| |

Michigan Secretary of State Takes Action Against Used Car Dealers

In August 2017, the Office of Investigative Services at the Michigan Secretary of State took administrative action against several used car dealers.  Licenses of four used auto dealers in Detroit, Roseville, Farmington and Redford were summarily suspended failing to follow proper procedures as required by law.

  • Infiniti Motor Group, Inc., 24909 Plymouth Road in Redford. The dealership licensee was unable to produce records required by law, including odometer statements and properly assigned titles, to a Secretary of State investigator during a general compliance inspection. The licensee was previously on a two-year probation, in part due to a failure to properly maintain records. The summary suspension order was issued Aug. 2.
  • Get A Car, LLC, 32730 Northwestern Highway in Farmington. A Secretary of State investigator attempted a general compliance inspection at the dealership address, only to find no signs of the dealership and the facility occupied by another business. The licensee informed the investigator of an alternate address, but no dealership was found at that site either. The summary suspension order was issued July 27.
  • 247 Motors, LLC, 8040 Oakland St. in Detroit. Acting on a complaint from a consumer who allegedly paid money to the licensee but did not receive a vehicle or title, Secretary of State investigators attempted an inspection of the dealership but discovered the licensed location to be vacant and no records available. The summary suspension order was issued Aug. 10.
  • Buds Auto Sales, LLC, 28474 Utica Road in Roseville. A routine inspection of dealership records was attempted by a Secretary of State investigator, who found the dealership was not in operation. After contact with the licensee, a second inspection was attempted a month later and, again, no records were available. The summary suspension order was issued Aug. 10, 2017.

According to the press release, the Sectary of State reiterated that dealer records are required by law to be maintained and made available for inspection during reasonable or established business hours for a period of five years. It took this action because a dealer that does not maintain records and make them available for inspection compromises the integrity of the records relied upon by the Secretary of State and law enforcement.

Of course, dealer have the right request an administrative hearing to contest their suspension and regain their license if they show they’ve complied with the law.

If used car dealer in this state that fails to file your application for title within 15 days of the date you sign the contract then you need to protect your legal rights. While such a failure is not always the product of fraud it is indicative of a major problem. Some dealers do this to aid in making misrepresentations to consumers.

In Michigan you have the right to a title for a vehicle even if you still owe money on it. The title is required to be provided to you. You have the right to it by law and any dealer that does not give you your title within 15-20 days of the date you bought the car then you should demand a copy, file a complaint with the Michigan Secretary of State and contact an attorney.
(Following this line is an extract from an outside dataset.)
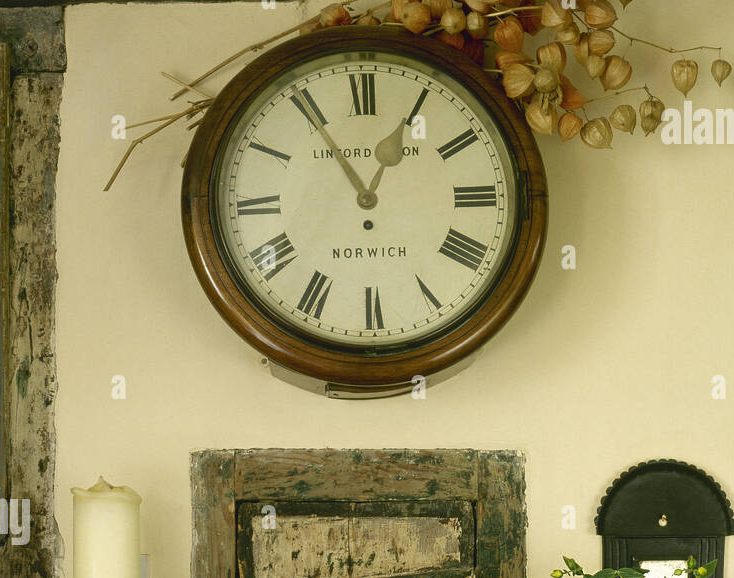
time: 12:54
If you finance a vehicle in this State, understand that a dealer should never really tell you a deal has fallen through or that must return your vehicle to the dealership because the bank did not approve financing. In this State when you sign the contract and are handed the keys, the vehicle is yours by law. While you do have to make your payments on time and have some type of insurance on it a dealer cannot tell you that the deal didn’t go through.

You simply make your payments to the dealer. Do it on time but do it. This is very important. They have an obligation to finance your purchase if the third-party finance company cannot do it for any reason. Just make a record of your payment and get a receipt. Make a record of this and after payment send a confirming letter to the dealer by priority mail or certified mail return receipt so that you can prove this later in a court of law.

And most importantly use free web resources to see your vehicle history for free. Try this site https://www.vehiclehistory.com/

If this history indicates anything suspicious such as accidents, flood damage, title issues, salvage or rebuilt designations or odometer issues it is best to consult a lawyer to determine your legal rights. Be weary of cars with a history indicating sales at auctions or transfer of title to more than 2 states in a short period of time.